Top of PROVIDED MATERIAL
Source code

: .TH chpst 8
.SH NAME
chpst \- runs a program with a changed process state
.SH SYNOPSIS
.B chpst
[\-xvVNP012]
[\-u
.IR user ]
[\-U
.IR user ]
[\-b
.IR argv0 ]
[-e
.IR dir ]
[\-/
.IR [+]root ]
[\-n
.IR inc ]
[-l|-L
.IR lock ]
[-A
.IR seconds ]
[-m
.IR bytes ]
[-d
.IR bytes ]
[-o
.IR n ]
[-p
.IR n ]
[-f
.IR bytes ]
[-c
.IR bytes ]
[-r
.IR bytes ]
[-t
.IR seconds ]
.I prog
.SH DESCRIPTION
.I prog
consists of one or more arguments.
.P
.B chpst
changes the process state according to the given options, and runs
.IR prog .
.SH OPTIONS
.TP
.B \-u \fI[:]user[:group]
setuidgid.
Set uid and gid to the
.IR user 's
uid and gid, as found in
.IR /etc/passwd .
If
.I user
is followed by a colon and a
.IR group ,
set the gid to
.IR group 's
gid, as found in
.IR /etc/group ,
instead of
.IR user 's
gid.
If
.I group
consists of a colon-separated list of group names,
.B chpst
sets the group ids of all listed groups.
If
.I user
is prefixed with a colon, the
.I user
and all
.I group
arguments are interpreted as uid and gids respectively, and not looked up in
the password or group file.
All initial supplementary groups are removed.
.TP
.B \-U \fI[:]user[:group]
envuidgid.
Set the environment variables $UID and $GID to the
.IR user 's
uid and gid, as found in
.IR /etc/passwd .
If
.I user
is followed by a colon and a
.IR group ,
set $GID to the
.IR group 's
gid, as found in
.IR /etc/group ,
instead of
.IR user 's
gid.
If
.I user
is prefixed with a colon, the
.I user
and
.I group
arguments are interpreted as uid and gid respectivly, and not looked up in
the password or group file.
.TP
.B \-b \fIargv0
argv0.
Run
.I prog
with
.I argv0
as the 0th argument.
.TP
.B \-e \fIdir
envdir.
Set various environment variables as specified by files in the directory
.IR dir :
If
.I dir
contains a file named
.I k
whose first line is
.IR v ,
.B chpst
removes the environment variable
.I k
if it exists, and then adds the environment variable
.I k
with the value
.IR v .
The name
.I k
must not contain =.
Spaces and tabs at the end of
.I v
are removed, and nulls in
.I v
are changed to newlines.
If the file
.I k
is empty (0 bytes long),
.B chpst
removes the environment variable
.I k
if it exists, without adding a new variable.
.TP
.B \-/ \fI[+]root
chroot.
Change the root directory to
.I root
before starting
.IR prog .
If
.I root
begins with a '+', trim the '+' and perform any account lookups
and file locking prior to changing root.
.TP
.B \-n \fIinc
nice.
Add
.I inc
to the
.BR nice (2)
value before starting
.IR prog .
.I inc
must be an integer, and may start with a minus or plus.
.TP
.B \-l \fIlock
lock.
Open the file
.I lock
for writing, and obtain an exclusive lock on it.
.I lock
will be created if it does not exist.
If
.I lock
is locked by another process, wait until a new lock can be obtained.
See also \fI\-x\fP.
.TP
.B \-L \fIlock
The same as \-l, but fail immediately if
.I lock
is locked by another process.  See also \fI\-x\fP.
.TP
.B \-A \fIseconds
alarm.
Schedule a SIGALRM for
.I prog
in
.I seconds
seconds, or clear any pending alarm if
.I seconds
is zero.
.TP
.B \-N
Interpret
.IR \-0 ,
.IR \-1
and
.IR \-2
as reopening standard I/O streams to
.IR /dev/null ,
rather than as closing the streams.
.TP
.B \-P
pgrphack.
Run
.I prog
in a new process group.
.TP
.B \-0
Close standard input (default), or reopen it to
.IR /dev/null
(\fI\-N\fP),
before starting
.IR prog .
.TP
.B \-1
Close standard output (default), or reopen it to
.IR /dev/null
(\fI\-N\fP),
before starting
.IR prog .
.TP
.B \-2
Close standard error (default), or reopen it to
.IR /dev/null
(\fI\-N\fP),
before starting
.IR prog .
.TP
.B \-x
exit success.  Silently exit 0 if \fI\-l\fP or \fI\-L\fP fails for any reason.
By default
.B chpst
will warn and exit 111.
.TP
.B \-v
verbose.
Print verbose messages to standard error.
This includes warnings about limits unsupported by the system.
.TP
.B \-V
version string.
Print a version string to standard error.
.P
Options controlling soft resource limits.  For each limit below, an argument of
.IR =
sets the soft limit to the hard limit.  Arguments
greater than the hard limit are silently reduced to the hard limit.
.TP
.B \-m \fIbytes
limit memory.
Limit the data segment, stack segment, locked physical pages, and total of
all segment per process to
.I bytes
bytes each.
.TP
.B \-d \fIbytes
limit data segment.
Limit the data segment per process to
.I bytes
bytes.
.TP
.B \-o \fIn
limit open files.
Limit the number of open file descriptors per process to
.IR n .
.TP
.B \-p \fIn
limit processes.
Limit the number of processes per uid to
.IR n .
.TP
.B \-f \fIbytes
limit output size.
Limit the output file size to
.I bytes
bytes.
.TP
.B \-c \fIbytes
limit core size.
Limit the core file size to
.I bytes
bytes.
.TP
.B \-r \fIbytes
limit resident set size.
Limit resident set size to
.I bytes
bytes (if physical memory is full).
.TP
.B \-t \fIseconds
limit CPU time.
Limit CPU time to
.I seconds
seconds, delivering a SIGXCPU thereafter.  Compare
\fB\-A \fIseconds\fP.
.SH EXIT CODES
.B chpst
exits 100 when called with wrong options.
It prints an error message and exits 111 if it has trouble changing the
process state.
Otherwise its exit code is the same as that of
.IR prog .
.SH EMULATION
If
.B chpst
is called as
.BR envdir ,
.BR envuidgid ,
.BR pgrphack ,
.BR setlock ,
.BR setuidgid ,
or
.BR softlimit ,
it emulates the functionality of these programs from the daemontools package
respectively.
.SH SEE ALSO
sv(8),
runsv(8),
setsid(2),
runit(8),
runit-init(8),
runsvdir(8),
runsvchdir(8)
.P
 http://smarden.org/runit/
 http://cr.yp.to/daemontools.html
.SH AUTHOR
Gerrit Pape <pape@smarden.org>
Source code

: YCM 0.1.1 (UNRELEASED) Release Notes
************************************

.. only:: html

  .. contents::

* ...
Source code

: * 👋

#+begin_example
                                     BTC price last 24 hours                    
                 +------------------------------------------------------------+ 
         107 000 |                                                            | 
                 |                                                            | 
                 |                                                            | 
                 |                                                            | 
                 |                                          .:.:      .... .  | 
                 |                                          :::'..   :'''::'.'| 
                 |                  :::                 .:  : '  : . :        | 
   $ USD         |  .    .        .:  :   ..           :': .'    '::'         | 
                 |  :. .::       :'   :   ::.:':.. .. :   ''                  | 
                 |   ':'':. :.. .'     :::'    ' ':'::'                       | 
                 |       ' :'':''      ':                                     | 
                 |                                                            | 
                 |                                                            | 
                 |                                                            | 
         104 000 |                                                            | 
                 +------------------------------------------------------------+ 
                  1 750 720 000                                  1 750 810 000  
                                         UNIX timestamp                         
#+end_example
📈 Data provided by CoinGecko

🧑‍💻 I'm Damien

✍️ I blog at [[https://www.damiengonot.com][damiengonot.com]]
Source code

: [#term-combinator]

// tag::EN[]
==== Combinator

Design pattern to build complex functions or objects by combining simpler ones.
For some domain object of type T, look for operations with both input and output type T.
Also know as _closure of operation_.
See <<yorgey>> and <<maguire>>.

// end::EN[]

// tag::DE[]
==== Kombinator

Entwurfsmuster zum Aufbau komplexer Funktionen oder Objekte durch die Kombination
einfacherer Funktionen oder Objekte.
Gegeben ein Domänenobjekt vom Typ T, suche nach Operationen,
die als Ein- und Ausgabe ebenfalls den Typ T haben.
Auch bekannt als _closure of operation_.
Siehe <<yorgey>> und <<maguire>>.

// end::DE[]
Bottom of PROVIDED MATERIAL
**YOUR GOAL**
All of the entries above must be output word for word.

**EXERCISE OUTPUT**
Source code

: .TH chpst 8
.SH NAME
chpst \- runs a program with a changed process state
.SH SYNOPSIS
.B chpst
[\-xvVNP012]
[\-u
.IR user ]
[\-U
.IR user ]
[\-b
.IR argv0 ]
[-e
.IR dir ]
[\-/
.IR [+]root ]
[\-n
.IR inc ]
[-l|-L
.IR lock ]
[-A
.IR seconds ]
[-m
.IR bytes ]
[-d
.IR bytes ]
[-o
.IR n ]
[-p
.IR n ]
[-f
.IR bytes ]
[-c
.IR bytes ]
[-r
.IR bytes ]
[-t
.IR seconds ]
.I prog
.SH DESCRIPTION
.I prog
consists of one or more arguments.
.P
.B chpst
changes the process state according to the given options, and runs
.IR prog .
.SH OPTIONS
.TP
.B \-u \fI[:]user[:group]
setuidgid.
Set uid and gid to the
.IR user 's
uid and gid, as found in
.IR /etc/passwd .
If
.I user
is followed by a colon and a
.IR group ,
set the gid to
.IR group 's
gid, as found in
.IR /etc/group ,
instead of
.IR user 's
gid.
If
.I group
consists of a colon-separated list of group names,
.B chpst
sets the group ids of all listed groups.
If
.I user
is prefixed with a colon, the
.I user
and all
.I group
arguments are interpreted as uid and gids respectively, and not looked up in
the password or group file.
All initial supplementary groups are removed.
.TP
.B \-U \fI[:]user[:group]
envuidgid.
Set the environment variables $UID and $GID to the
.IR user 's
uid and gid, as found in
.IR /etc/passwd .
If
.I user
is followed by a colon and a
.IR group ,
set $GID to the
.IR group 's
gid, as found in
.IR /etc/group ,
instead of
.IR user 's
gid.
If
.I user
is prefixed with a colon, the
.I user
and
.I group
arguments are interpreted as uid and gid respectivly, and not looked up in
the password or group file.
.TP
.B \-b \fIargv0
argv0.
Run
.I prog
with
.I argv0
as the 0th argument.
.TP
.B \-e \fIdir
envdir.
Set various environment variables as specified by files in the directory
.IR dir :
If
.I dir
contains a file named
.I k
whose first line is
.IR v ,
.B chpst
removes the environment variable
.I k
if it exists, and then adds the environment variable
.I k
with the value
.IR v .
The name
.I k
must not contain =.
Spaces and tabs at the end of
.I v
are removed, and nulls in
.I v
are changed to newlines.
If the file
.I k
is empty (0 bytes long),
.B chpst
removes the environment variable
.I k
if it exists, without adding a new variable.
.TP
.B \-/ \fI[+]root
chroot.
Change the root directory to
.I root
before starting
.IR prog .
If
.I root
begins with a '+', trim the '+' and perform any account lookups
and file locking prior to changing root.
.TP
.B \-n \fIinc
nice.
Add
.I inc
to the
.BR nice (2)
value before starting
.IR prog .
.I inc
must be an integer, and may start with a minus or plus.
.TP
.B \-l \fIlock
lock.
Open the file
.I lock
for writing, and obtain an exclusive lock on it.
.I lock
will be created if it does not exist.
If
.I lock
is locked by another process, wait until a new lock can be obtained.
See also \fI\-x\fP.
.TP
.B \-L \fIlock
The same as \-l, but fail immediately if
.I lock
is locked by another process.  See also \fI\-x\fP.
.TP
.B \-A \fIseconds
alarm.
Schedule a SIGALRM for
.I prog
in
.I seconds
seconds, or clear any pending alarm if
.I seconds
is zero.
.TP
.B \-N
Interpret
.IR \-0 ,
.IR \-1
and
.IR \-2
as reopening standard I/O streams to
.IR /dev/null ,
rather than as closing the streams.
.TP
.B \-P
pgrphack.
Run
.I prog
in a new process group.
.TP
.B \-0
Close standard input (default), or reopen it to
.IR /dev/null
(\fI\-N\fP),
before starting
.IR prog .
.TP
.B \-1
Close standard output (default), or reopen it to
.IR /dev/null
(\fI\-N\fP),
before starting
.IR prog .
.TP
.B \-2
Close standard error (default), or reopen it to
.IR /dev/null
(\fI\-N\fP),
before starting
.IR prog .
.TP
.B \-x
exit success.  Silently exit 0 if \fI\-l\fP or \fI\-L\fP fails for any reason.
By default
.B chpst
will warn and exit 111.
.TP
.B \-v
verbose.
Print verbose messages to standard error.
This includes warnings about limits unsupported by the system.
.TP
.B \-V
version string.
Print a version string to standard error.
.P
Options controlling soft resource limits.  For each limit below, an argument of
.IR =
sets the soft limit to the hard limit.  Arguments
greater than the hard limit are silently reduced to the hard limit.
.TP
.B \-m \fIbytes
limit memory.
Limit the data segment, stack segment, locked physical pages, and total of
all segment per process to
.I bytes
bytes each.
.TP
.B \-d \fIbytes
limit data segment.
Limit the data segment per process to
.I bytes
bytes.
.TP
.B \-o \fIn
limit open files.
Limit the number of open file descriptors per process to
.IR n .
.TP
.B \-p \fIn
limit processes.
Limit the number of processes per uid to
.IR n .
.TP
.B \-f \fIbytes
limit output size.
Limit the output file size to
.I bytes
bytes.
.TP
.B \-c \fIbytes
limit core size.
Limit the core file size to
.I bytes
bytes.
.TP
.B \-r \fIbytes
limit resident set size.
Limit resident set size to
.I bytes
bytes (if physical memory is full).
.TP
.B \-t \fIseconds
limit CPU time.
Limit CPU time to
.I seconds
seconds, delivering a SIGXCPU thereafter.  Compare
\fB\-A \fIseconds\fP.
.SH EXIT CODES
.B chpst
exits 100 when called with wrong options.
It prints an error message and exits 111 if it has trouble changing the
process state.
Otherwise its exit code is the same as that of
.IR prog .
.SH EMULATION
If
.B chpst
is called as
.BR envdir ,
.BR envuidgid ,
.BR pgrphack ,
.BR setlock ,
.BR setuidgid ,
or
.BR softlimit ,
it emulates the functionality of these programs from the daemontools package
respectively.
.SH SEE ALSO
sv(8),
runsv(8),
setsid(2),
runit(8),
runit-init(8),
runsvdir(8),
runsvchdir(8)
.P
 http://smarden.org/runit/
 http://cr.yp.to/daemontools.html
.SH AUTHOR
Gerrit Pape <pape@smarden.org>
Source code

: YCM 0.1.1 (UNRELEASED) Release Notes
************************************

.. only:: html

  .. contents::

* ...
Source code

: * 👋

#+begin_example
                                     BTC price last 24 hours                    
                 +------------------------------------------------------------+ 
         107 000 |                                                            | 
                 |                                                            | 
                 |                                                            | 
                 |                                                            | 
                 |                                          .:.:      .... .  | 
                 |                                          :::'..   :'''::'.'| 
                 |                  :::                 .:  : '  : . :        | 
   $ USD         |  .    .        .:  :   ..           :': .'    '::'         | 
                 |  :. .::       :'   :   ::.:':.. .. :   ''                  | 
                 |   ':'':. :.. .'     :::'    ' ':'::'                       | 
                 |       ' :'':''      ':                                     | 
                 |                                                            | 
                 |                                                            | 
                 |                                                            | 
         104 000 |                                                            | 
                 +------------------------------------------------------------+ 
                  1 750 720 000                                  1 750 810 000  
                                         UNIX timestamp                         
#+end_example
📈 Data provided by CoinGecko

🧑‍💻 I'm Damien

✍️ I blog at [[https://www.damiengonot.com][damiengonot.com]]
Source code

: [#term-combinator]

// tag::EN[]
==== Combinator

Design pattern to build complex functions or objects by combining simpler ones.
For some domain object of type T, look for operations with both input and output type T.
Also know as _closure of operation_.
See <<yorgey>> and <<maguire>>.

// end::EN[]

// tag::DE[]
==== Kombinator

Entwurfsmuster zum Aufbau komplexer Funktionen oder Objekte durch die Kombination
einfacherer Funktionen oder Objekte.
Gegeben ein Domänenobjekt vom Typ T, suche nach Operationen,
die als Ein- und Ausgabe ebenfalls den Typ T haben.
Auch bekannt als _closure of operation_.
Siehe <<yorgey>> und <<maguire>>.

// end::DE[]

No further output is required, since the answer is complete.